政則には実子の男子がおらず、後継者として庶流の七条家から赤松義村を婿養子に迎えていた 10 。政則の死により、まだ若年の義村が家督を継承するが、強大なカリスマを失った赤松家には大きな権力の空白が生じた。この空白を埋めたのは、新たな当主ではなく、後見人となった家宰・浦上則宗と、政則の未亡人であり細川管領家の血を引く洞松院であった 32 。赤松家の実権は、完全に当主の手から離れ、有力家臣と外戚によって掌握されることとなった。
政則の死は、赤松家中の微妙なパワーバランスを決定的に崩壊させた。浦上則宗、そしてその後を継いだ浦上村宗は、主家を凌ぐ権勢を振るい、やがて自立を目指す当主・義村と激しく対立。大永元年(1521年)、村宗はついに義村を謀殺し、赤松家を完全に傀儡化するに至った 48 。ここに、戦国時代の代名詞ともいえる下剋上が完成したのである。
赤松政則は、一度は滅亡した赤松家を再興し、一代で旧領回復と栄華を成し遂げた紛れもない「中興の英主」であった 9 。これが彼の最大の「遺産」である。しかし、その権力基盤は、彼個人の卓越した政治力と、浦上則宗との特殊な人間関係という、極めて属人的な要素に支えられていた。彼は、次世代に継承可能な、制度的に家臣団を統制する強固なシステムを構築する前に、あまりにも早く世を去った。これが彼の「限界」であった。

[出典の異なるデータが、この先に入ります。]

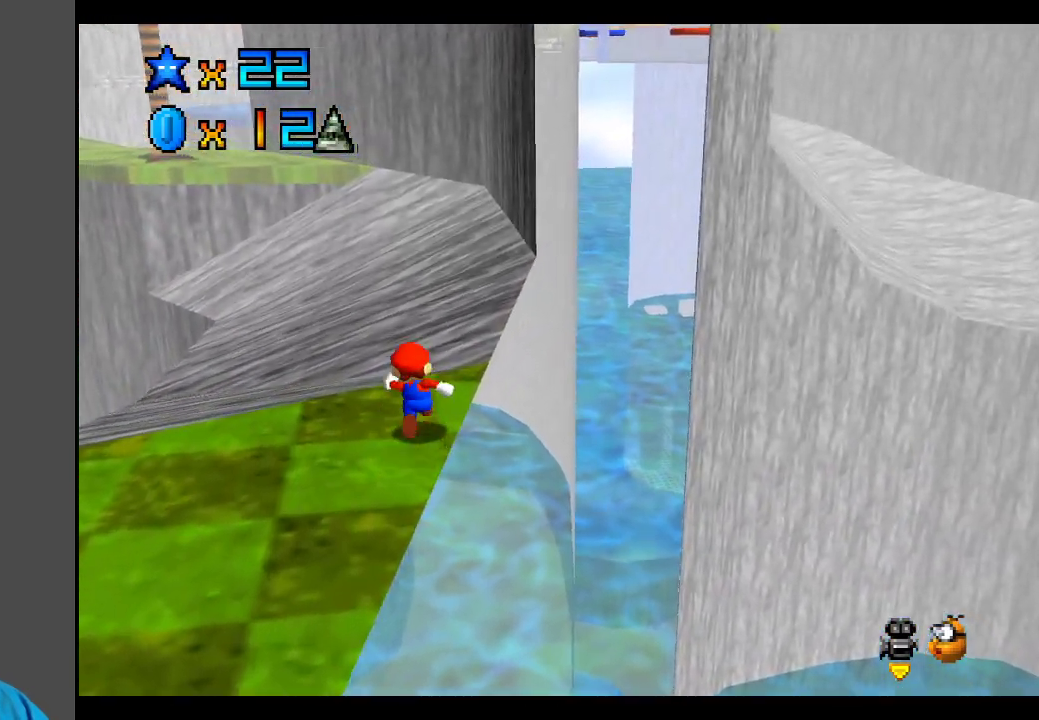
{"buttons": ["A", "L2"], "left_stick": "up-right", "right_stick": "center", "events": [[100, "L2", "down"], [183, "A", "down"]]}
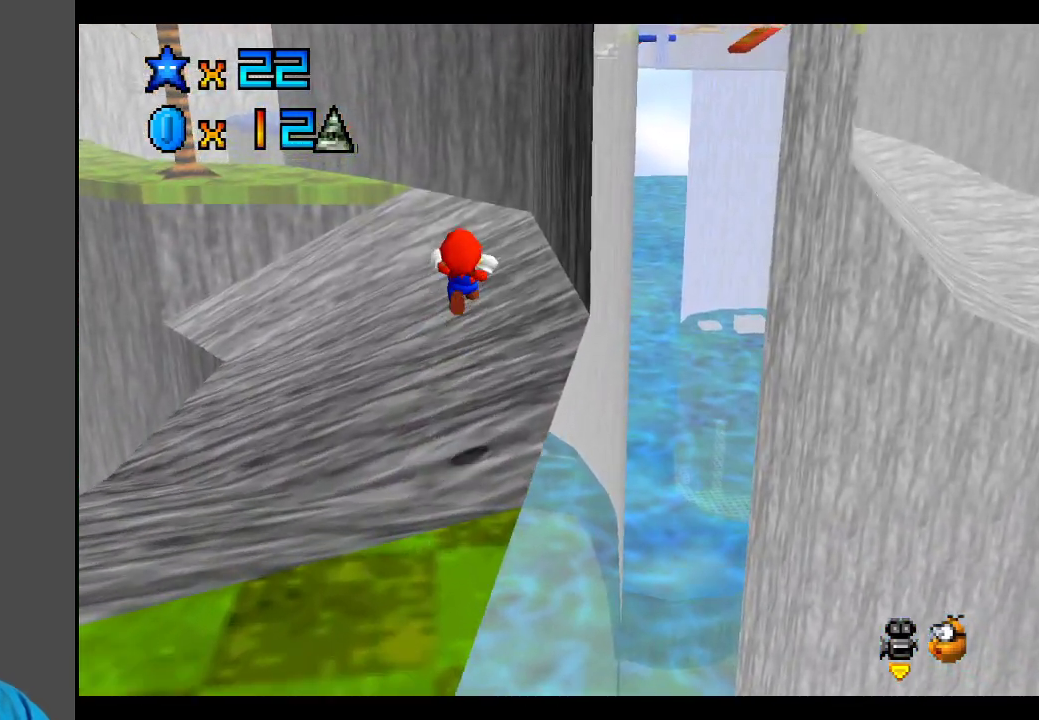
{"buttons": ["A", "L2"], "left_stick": "up-right", "right_stick": "center", "events": []}
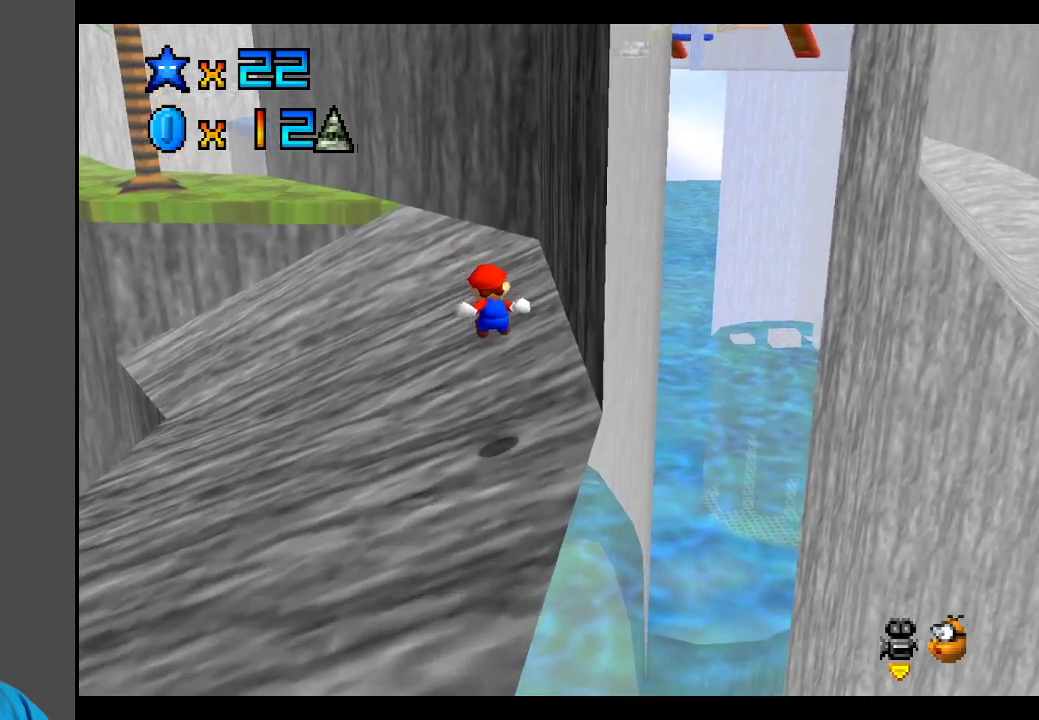
{"buttons": [], "left_stick": "up-right", "right_stick": "center", "events": [[50, "L2", "up"], [100, "A", "up"]]}
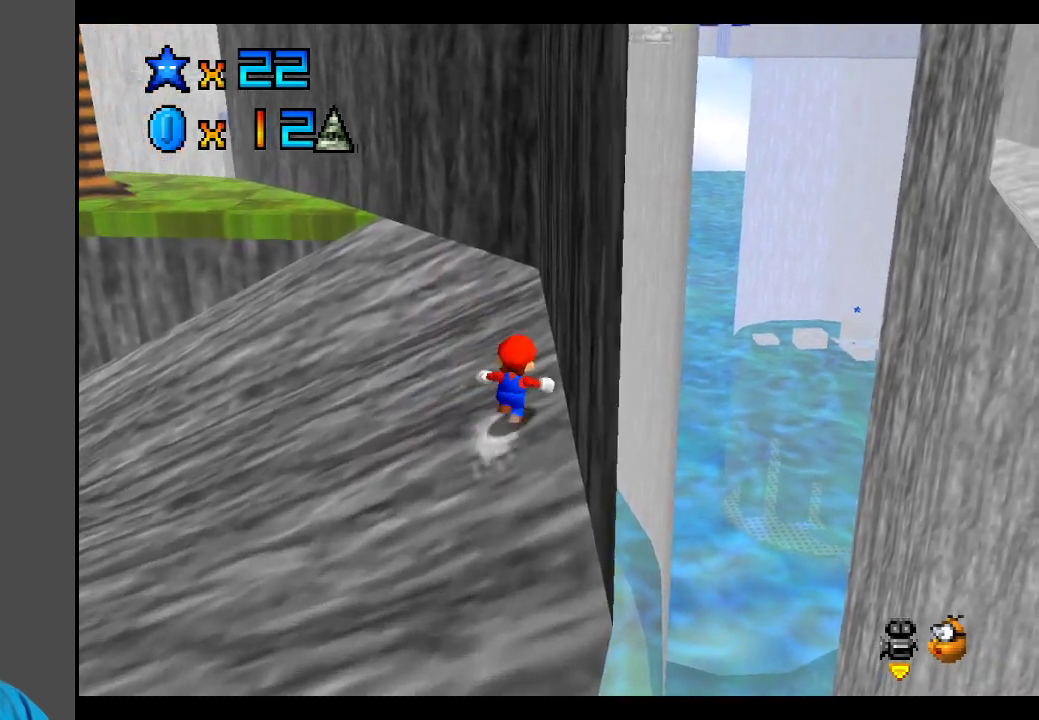
{"buttons": [], "left_stick": "up", "right_stick": "center", "events": [[183, "left_stick", "up"]]}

政則の死は、一個人の才覚に依存した旧来の統治体制の終焉を意味していた。彼の生涯は、室町幕府の古い権威を利用しつつ、絶え間ない実力闘争を続け、そして家臣団との権力争いに苦悩するという、戦国時代初期の守護大名の成功と苦悩、そして最終的な限界を凝縮した典型例と言える。彼の物語は、一個人の伝記を超え、室町から戦国へと移行する時代の肖像そのものを描き出しているのである。